SNP discovery and chromosome anchoring provide the first physically-anchored hexaploid oat map and reveal synteny with model species

Abstract

A physically anchored consensus map is foundational to modern genomics research; however, construction of such a map in oat (Avena sativa L., 2n = 6x = 42) has been hindered by the size and complexity of the genome, the scarcity of robust molecular markers, and the lack of aneuploid stocks. Resources developed in this study include a modified SNP discovery method for complex genomes, a diverse set of oat SNP markers, and a novel chromosome-deficient SNP anchoring strategy. These resources were applied to build the first complete, physically-anchored consensus map of hexaploid oat. Approximately 11,000 high-confidence in silico SNPs were discovered based on nine million inter-varietal sequence reads of genomic and cDNA origin. GoldenGate genotyping of 3,072 SNP assays yielded 1,311 robust markers, of which 985 were mapped in 390 recombinant-inbred lines from six bi-parental mapping populations ranging in size from 49 to 97 progeny. The consensus map included 985 SNPs and 68 previously-published markers, resolving 21 linkage groups with a total map distance of 1,838.8 cM. Consensus linkage groups were assigned to 21 chromosomes using SNP deletion analysis of chromosome-deficient monosomic hybrid stocks. Alignments with sequenced genomes of rice and Brachypodium provide evidence for extensive conservation of genomic regions, and renewed encouragement for orthology-based genomic discovery in this important hexaploid species. These results also provide a framework for high-resolution genetic analysis in oat, and a model for marker development and map construction in other species with complex genomes and limited resources.

Figure 1. In silico SNP discovery approaches.

Both methods started with a set of quality-trimmed 454 sequence reads identified by source germplasm from either the cDNA libraries or from DArT-based genomic complexity reductions. A. In the single template approach (STA), the reads were assembled by MIRA software to generate a consensus sequence for each contig. Four reference genomes were selected based on membership in four different quadrants of a principle component analysis that had been conducted previously using DArT markers. Consensus sequences from all varieties were assembled against each of the four reference genomes, and candidate SNPs were called using Roche GSMapper. SNPs were filtered based on several criteria, as described in the methods. Redundant SNPs were identified using BLASTN. B. In the composite template approach (CTA), reads were assembled within varieties at a high stringency using DNAstar Seqman Software. Then the consensus reads were filtered and truncated to include only those parts having perfect alignment with greater than two reads. The consensus reads were then concatenated and subjected to a single composite assembly at lower stringency. The consensus from this assembly was used as a composite reference genome to call SNPs. Although the SNP calling and filtering process was similar to CTA, this pipeline was automated using in-house software called “Ace-of-Base”.

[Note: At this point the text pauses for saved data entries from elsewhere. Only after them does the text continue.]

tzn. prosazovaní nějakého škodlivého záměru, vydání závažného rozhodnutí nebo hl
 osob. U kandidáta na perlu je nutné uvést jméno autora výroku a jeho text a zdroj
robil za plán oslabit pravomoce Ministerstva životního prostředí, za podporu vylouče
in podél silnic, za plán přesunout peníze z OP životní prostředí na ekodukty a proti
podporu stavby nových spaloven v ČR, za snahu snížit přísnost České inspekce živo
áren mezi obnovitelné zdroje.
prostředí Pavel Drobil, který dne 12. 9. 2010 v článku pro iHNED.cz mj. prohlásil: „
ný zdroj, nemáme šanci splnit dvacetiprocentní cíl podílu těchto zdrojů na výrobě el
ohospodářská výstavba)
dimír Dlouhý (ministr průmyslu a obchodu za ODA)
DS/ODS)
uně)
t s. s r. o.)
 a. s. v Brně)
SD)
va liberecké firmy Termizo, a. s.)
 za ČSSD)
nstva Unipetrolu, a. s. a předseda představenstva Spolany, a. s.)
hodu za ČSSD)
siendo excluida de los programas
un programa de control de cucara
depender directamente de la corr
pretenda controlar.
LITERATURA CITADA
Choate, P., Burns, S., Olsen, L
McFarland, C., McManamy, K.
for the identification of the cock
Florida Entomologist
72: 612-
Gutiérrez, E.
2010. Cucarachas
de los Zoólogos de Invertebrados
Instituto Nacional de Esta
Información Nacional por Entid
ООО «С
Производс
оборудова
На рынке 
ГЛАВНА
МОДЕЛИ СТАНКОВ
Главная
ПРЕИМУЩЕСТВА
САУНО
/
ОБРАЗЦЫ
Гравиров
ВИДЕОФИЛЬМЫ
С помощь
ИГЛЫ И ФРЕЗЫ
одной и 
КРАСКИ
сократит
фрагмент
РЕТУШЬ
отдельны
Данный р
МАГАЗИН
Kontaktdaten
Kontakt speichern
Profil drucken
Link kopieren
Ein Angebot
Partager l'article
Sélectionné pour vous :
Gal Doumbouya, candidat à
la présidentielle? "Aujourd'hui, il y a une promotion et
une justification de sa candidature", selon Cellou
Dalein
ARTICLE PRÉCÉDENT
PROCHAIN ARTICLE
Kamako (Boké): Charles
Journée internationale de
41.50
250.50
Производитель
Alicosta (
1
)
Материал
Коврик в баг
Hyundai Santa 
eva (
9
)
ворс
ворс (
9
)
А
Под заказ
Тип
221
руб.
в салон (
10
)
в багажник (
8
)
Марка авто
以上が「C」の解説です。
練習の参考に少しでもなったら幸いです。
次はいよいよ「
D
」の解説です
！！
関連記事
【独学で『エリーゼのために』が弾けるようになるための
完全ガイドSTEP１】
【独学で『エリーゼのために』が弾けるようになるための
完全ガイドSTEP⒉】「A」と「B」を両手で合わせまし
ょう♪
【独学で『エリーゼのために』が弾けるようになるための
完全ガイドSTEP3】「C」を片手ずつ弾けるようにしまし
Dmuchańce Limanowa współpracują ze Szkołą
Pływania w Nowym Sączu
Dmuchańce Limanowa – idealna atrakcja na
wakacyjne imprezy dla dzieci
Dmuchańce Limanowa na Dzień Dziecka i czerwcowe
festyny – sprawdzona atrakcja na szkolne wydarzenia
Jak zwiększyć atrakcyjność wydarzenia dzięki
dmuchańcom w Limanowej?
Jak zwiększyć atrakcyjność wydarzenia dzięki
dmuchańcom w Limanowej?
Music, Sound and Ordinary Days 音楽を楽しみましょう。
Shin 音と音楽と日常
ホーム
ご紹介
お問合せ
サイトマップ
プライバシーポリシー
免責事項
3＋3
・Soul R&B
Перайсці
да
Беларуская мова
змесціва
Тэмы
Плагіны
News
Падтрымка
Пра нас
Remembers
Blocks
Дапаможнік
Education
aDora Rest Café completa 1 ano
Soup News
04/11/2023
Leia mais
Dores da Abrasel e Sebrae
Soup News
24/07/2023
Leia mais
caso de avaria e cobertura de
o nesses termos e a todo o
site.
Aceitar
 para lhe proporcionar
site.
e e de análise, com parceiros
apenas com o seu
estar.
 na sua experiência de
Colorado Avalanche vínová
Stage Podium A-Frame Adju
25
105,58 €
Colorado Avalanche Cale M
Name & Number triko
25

Figure 2. Marker density and positions for individual linkage maps (Otana/PI 260616, A; Provena/94197A1-9-2-2-2-5, B; Ogle/TAM O-301, C; Hurdal/Z-959-1, D; SolFi/HiFi, E; and Kanota/Ogle, F) in relationship to the consensus.

Marker positions in the consensus map are indicated by the scales on the left axes; positions of each corresponding marker in the component maps are indicated by a color gradient described in the key.

Figure 3. Chromosome anchoring of consensus linkage map.

Grey dots indicate positions of non-anchored markers on each linkage group, while colored dots indicate positions of physically anchored SNPs (blue dots), DArTs (red up arrows), and RFLPs (green down arrows).

Figure 4. Regions of sequence similarity between SNP markers on 21 chromosomes from an oat consensus map (8A to 21D) and chromosomes from the sequenced genomes of Brachypodium distachyon (Bd) and Oryza sativa (Os).

Regions of substantial colinearity have been interpolated using chromosome-specific colors.